Technologischer Einsatz von Jodwasserstoff-Plasmen für die Polysilicium-Gate-Strukturierung in einer Sub-Quarter-Micron-Technologie
Dry etching has become an essential tool for transferring mask patterns in sub-quarter-micron technology. In MOS technology the minimum feature size is determined by the polysilicon gate length. Therefore, strict requirements are being imposed on etching. Applications such as dry etching of polysilicon gates require etch processes with high selectivity, anisotropic profiles, and minimal charge damage of gate oxide.
This work investigates the application of a novel chemistry hydrogen iodide for patterning of polysilicon gates. To characterize the hydrogen iodide plasma optical emission spectroscopy and self excited electron plasma resonance spectroscopy are used. These investigations have the aim to determine internal plasma parameters and furthermore using these methods for process control. Plasma damage during dry etching is characterized by x-ray photoelectron spectroscopy and photoluminiscence.
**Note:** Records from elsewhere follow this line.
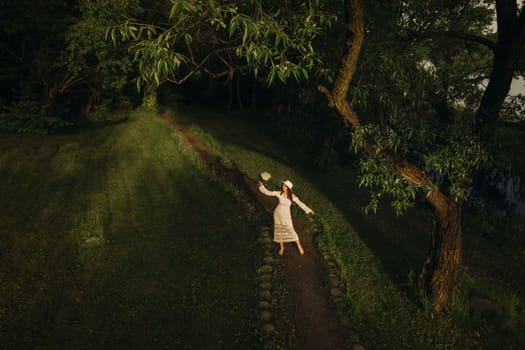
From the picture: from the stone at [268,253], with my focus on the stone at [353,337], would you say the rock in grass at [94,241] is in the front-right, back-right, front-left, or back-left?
back-right

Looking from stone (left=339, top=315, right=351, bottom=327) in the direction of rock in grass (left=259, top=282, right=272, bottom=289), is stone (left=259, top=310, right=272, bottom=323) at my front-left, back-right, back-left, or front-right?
front-left

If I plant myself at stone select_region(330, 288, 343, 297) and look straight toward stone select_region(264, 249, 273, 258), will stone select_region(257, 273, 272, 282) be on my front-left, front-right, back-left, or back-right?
front-left

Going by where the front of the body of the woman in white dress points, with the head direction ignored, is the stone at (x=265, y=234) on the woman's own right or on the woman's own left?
on the woman's own right
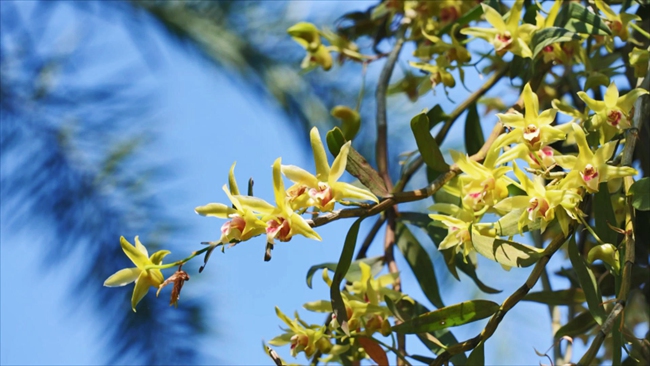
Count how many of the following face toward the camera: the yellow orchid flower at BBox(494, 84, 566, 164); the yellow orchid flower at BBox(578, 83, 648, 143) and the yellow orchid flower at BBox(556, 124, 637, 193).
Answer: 3

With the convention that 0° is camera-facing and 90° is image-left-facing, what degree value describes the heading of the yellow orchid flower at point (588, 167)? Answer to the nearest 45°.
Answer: approximately 0°

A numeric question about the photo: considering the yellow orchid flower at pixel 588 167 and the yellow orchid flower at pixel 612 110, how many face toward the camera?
2

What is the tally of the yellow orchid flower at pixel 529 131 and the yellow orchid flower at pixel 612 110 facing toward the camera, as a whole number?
2
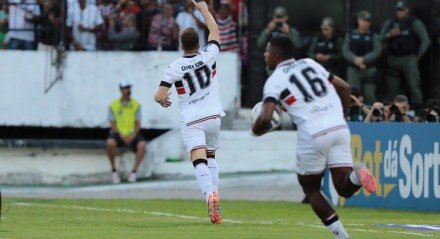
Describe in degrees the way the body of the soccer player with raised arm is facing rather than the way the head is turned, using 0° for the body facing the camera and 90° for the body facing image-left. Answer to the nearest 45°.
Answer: approximately 180°

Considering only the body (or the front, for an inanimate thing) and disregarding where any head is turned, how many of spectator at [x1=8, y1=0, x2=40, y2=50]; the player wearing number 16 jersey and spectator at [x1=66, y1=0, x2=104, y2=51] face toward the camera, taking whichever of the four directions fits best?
2

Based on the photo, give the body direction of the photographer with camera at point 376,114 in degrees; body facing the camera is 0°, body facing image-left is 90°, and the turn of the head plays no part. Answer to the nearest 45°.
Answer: approximately 0°

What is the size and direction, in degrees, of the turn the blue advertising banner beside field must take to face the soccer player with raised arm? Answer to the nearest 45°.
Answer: approximately 45° to its right

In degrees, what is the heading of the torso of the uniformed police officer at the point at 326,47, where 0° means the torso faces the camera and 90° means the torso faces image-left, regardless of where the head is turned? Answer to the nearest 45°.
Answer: approximately 0°

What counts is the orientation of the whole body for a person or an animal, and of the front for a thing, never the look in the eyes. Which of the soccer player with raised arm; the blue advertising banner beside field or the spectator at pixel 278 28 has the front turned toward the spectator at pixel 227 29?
the soccer player with raised arm

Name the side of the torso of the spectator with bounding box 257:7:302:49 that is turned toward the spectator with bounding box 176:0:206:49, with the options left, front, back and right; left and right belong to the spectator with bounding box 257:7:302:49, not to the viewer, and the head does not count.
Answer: right

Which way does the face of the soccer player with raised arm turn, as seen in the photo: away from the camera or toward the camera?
away from the camera
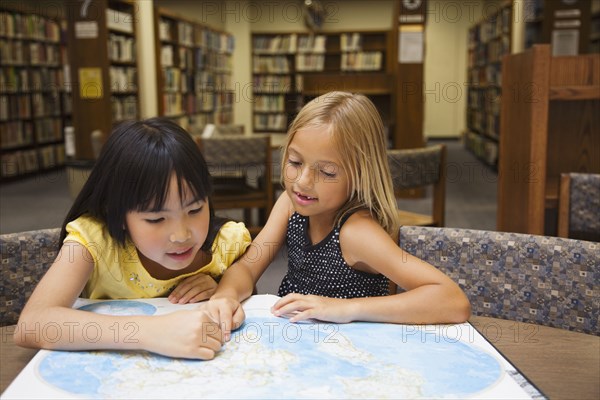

Keeping these results in mind a dry etch process based on hydrogen iodide is developed for polysilicon gate etching in 0.18 μm technology. Etching is also performed in hydrogen bromide and hydrogen chloride plasmas for comparing the results. The investigations show using hydrogen iodide for polysilicon gate patterning we achieve a higher selectivity of polysilicon to oxide. Without any passivation gases an anisotropical profile is achievable. To investigate possible plasma damage during etching electrical measurements are performed at MOS structures. The results show, there is an interaction between plasma damage and the chemistry used.
Hydrogen iodide is an alternative to conventional chlorine and bromine chemistries. Hydrogen iodide based etching satisfies all demands for polysilicon gate etching in advanced technologies, and this new etch chemistry makes low-damage etching (compared to conventional chemistries) possible.